#### Exercise brief
Go through the records below and restate each one word for word.

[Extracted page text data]
-----
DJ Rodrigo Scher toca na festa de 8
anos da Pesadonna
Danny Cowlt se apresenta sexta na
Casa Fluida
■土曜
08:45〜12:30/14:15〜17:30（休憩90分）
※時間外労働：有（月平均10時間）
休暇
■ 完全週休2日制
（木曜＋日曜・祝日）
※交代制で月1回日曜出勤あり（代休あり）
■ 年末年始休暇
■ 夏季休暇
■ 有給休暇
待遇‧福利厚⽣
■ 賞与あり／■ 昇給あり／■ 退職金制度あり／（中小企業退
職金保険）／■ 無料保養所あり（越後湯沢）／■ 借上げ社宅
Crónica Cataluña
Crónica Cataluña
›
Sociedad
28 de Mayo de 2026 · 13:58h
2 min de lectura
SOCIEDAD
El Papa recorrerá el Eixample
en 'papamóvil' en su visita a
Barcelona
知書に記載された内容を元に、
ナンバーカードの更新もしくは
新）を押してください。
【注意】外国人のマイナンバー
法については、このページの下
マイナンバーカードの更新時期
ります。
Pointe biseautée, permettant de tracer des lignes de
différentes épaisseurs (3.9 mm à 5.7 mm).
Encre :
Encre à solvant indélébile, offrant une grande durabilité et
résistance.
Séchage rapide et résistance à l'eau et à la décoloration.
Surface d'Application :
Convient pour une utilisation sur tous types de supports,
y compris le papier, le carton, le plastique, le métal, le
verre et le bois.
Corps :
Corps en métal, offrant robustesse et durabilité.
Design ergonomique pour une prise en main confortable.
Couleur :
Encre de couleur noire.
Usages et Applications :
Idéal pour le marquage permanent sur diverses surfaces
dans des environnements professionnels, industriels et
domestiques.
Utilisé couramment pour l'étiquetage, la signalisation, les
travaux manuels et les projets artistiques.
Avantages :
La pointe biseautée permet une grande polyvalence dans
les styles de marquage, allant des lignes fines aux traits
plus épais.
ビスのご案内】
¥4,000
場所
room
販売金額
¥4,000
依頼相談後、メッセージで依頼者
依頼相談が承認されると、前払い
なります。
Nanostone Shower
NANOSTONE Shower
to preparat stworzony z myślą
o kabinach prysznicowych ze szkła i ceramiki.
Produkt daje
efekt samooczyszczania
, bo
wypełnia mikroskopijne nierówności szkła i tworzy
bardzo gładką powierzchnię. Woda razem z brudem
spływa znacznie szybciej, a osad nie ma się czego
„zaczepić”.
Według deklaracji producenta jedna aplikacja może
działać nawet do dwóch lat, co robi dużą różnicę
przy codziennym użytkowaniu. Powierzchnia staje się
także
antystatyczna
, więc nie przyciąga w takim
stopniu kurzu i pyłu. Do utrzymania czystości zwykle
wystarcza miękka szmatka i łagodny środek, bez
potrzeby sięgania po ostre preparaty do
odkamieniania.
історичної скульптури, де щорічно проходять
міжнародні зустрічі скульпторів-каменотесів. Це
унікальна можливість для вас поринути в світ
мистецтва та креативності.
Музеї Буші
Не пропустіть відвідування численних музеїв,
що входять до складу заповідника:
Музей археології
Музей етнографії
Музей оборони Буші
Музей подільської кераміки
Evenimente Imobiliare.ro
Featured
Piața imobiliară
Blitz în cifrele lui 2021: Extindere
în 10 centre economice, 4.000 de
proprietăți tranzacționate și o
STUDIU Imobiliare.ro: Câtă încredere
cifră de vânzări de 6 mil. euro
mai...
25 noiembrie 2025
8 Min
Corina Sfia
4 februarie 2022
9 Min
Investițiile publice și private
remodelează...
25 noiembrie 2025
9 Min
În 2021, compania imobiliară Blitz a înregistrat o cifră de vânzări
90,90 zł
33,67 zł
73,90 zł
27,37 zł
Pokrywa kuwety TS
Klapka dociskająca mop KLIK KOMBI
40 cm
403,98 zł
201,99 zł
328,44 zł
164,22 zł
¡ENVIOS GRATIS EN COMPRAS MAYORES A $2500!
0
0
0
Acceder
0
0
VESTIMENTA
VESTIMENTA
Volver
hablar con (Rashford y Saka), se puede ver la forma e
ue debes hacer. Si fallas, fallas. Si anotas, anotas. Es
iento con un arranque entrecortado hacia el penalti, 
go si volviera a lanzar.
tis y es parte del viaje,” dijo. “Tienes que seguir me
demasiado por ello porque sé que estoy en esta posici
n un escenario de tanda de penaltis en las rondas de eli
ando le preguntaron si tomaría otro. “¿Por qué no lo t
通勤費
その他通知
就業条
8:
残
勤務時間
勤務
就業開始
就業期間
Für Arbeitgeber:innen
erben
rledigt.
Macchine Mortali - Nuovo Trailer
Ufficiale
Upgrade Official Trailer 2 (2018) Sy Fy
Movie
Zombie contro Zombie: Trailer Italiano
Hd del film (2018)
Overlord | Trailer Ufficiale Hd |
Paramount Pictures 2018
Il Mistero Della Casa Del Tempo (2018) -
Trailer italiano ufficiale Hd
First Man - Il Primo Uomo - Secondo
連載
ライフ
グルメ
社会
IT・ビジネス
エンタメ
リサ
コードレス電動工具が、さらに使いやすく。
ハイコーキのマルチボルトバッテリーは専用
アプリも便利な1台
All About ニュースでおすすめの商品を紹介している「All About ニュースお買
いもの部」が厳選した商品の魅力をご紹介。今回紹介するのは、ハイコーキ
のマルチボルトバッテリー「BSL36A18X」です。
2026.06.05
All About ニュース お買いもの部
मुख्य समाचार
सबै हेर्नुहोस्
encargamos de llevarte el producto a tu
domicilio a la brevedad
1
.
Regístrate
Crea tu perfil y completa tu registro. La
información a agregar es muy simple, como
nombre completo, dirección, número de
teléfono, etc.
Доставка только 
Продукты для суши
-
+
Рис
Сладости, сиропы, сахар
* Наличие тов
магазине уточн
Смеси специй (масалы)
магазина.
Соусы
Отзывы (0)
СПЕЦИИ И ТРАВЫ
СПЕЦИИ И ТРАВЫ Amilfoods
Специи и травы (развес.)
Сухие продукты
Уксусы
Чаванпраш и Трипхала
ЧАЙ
-----
#### Output of the exercise
DJ Rodrigo Scher toca na festa de 8
anos da Pesadonna
Danny Cowlt se apresenta sexta na
Casa Fluida
■土曜
08:45〜12:30/14:15〜17:30（休憩90分）
※時間外労働：有（月平均10時間）
休暇
■ 完全週休2日制
（木曜＋日曜・祝日）
※交代制で月1回日曜出勤あり（代休あり）
■ 年末年始休暇
■ 夏季休暇
■ 有給休暇
待遇‧福利厚⽣
■ 賞与あり／■ 昇給あり／■ 退職金制度あり／（中小企業退
職金保険）／■ 無料保養所あり（越後湯沢）／■ 借上げ社宅
Crónica Cataluña
Crónica Cataluña
›
Sociedad
28 de Mayo de 2026 · 13:58h
2 min de lectura
SOCIEDAD
El Papa recorrerá el Eixample
en 'papamóvil' en su visita a
Barcelona
知書に記載された内容を元に、
ナンバーカードの更新もしくは
新）を押してください。
【注意】外国人のマイナンバー
法については、このページの下
マイナンバーカードの更新時期
ります。
Pointe biseautée, permettant de tracer des lignes de
différentes épaisseurs (3.9 mm à 5.7 mm).
Encre :
Encre à solvant indélébile, offrant une grande durabilité et
résistance.
Séchage rapide et résistance à l'eau et à la décoloration.
Surface d'Application :
Convient pour une utilisation sur tous types de supports,
y compris le papier, le carton, le plastique, le métal, le
verre et le bois.
Corps :
Corps en métal, offrant robustesse et durabilité.
Design ergonomique pour une prise en main confortable.
Couleur :
Encre de couleur noire.
Usages et Applications :
Idéal pour le marquage permanent sur diverses surfaces
dans des environnements professionnels, industriels et
domestiques.
Utilisé couramment pour l'étiquetage, la signalisation, les
travaux manuels et les projets artistiques.
Avantages :
La pointe biseautée permet une grande polyvalence dans
les styles de marquage, allant des lignes fines aux traits
plus épais.
ビスのご案内】
¥4,000
場所
room
販売金額
¥4,000
依頼相談後、メッセージで依頼者
依頼相談が承認されると、前払い
なります。
Nanostone Shower
NANOSTONE Shower
to preparat stworzony z myślą
o kabinach prysznicowych ze szkła i ceramiki.
Produkt daje
efekt samooczyszczania
, bo
wypełnia mikroskopijne nierówności szkła i tworzy
bardzo gładką powierzchnię. Woda razem z brudem
spływa znacznie szybciej, a osad nie ma się czego
„zaczepić”.
Według deklaracji producenta jedna aplikacja może
działać nawet do dwóch lat, co robi dużą różnicę
przy codziennym użytkowaniu. Powierzchnia staje się
także
antystatyczna
, więc nie przyciąga w takim
stopniu kurzu i pyłu. Do utrzymania czystości zwykle
wystarcza miękka szmatka i łagodny środek, bez
potrzeby sięgania po ostre preparaty do
odkamieniania.
історичної скульптури, де щорічно проходять
міжнародні зустрічі скульпторів-каменотесів. Це
унікальна можливість для вас поринути в світ
мистецтва та креативності.
Музеї Буші
Не пропустіть відвідування численних музеїв,
що входять до складу заповідника:
Музей археології
Музей етнографії
Музей оборони Буші
Музей подільської кераміки
Evenimente Imobiliare.ro
Featured
Piața imobiliară
Blitz în cifrele lui 2021: Extindere
în 10 centre economice, 4.000 de
proprietăți tranzacționate și o
STUDIU Imobiliare.ro: Câtă încredere
cifră de vânzări de 6 mil. euro
mai...
25 noiembrie 2025
8 Min
Corina Sfia
4 februarie 2022
9 Min
Investițiile publice și private
remodelează...
25 noiembrie 2025
9 Min
În 2021, compania imobiliară Blitz a înregistrat o cifră de vânzări
90,90 zł
33,67 zł
73,90 zł
27,37 zł
Pokrywa kuwety TS
Klapka dociskająca mop KLIK KOMBI
40 cm
403,98 zł
201,99 zł
328,44 zł
164,22 zł
¡ENVIOS GRATIS EN COMPRAS MAYORES A $2500!
0
0
0
Acceder
0
0
VESTIMENTA
VESTIMENTA
Volver
hablar con (Rashford y Saka), se puede ver la forma e
ue debes hacer. Si fallas, fallas. Si anotas, anotas. Es
iento con un arranque entrecortado hacia el penalti, 
go si volviera a lanzar.
tis y es parte del viaje,” dijo. “Tienes que seguir me
demasiado por ello porque sé que estoy en esta posici
n un escenario de tanda de penaltis en las rondas de eli
ando le preguntaron si tomaría otro. “¿Por qué no lo t
通勤費
その他通知
就業条
8:
残
勤務時間
勤務
就業開始
就業期間
Für Arbeitgeber:innen
erben
rledigt.
Macchine Mortali - Nuovo Trailer
Ufficiale
Upgrade Official Trailer 2 (2018) Sy Fy
Movie
Zombie contro Zombie: Trailer Italiano
Hd del film (2018)
Overlord | Trailer Ufficiale Hd |
Paramount Pictures 2018
Il Mistero Della Casa Del Tempo (2018) -
Trailer italiano ufficiale Hd
First Man - Il Primo Uomo - Secondo
連載
ライフ
グルメ
社会
IT・ビジネス
エンタメ
リサ
コードレス電動工具が、さらに使いやすく。
ハイコーキのマルチボルトバッテリーは専用
アプリも便利な1台
All About ニュースでおすすめの商品を紹介している「All About ニュースお買
いもの部」が厳選した商品の魅力をご紹介。今回紹介するのは、ハイコーキ
のマルチボルトバッテリー「BSL36A18X」です。
2026.06.05
All About ニュース お買いもの部
मुख्य समाचार
सबै हेर्नुहोस्
encargamos de llevarte el producto a tu
domicilio a la brevedad
1
.
Regístrate
Crea tu perfil y completa tu registro. La
información a agregar es muy simple, como
nombre completo, dirección, número de
teléfono, etc.
Доставка только 
Продукты для суши
-
+
Рис
Сладости, сиропы, сахар
* Наличие тов
магазине уточн
Смеси специй (масалы)
магазина.
Соусы
Отзывы (0)
СПЕЦИИ И ТРАВЫ
СПЕЦИИ И ТРАВЫ Amilfoods
Специи и травы (развес.)
Сухие продукты
Уксусы
Чаванпраш и Трипхала
ЧАЙ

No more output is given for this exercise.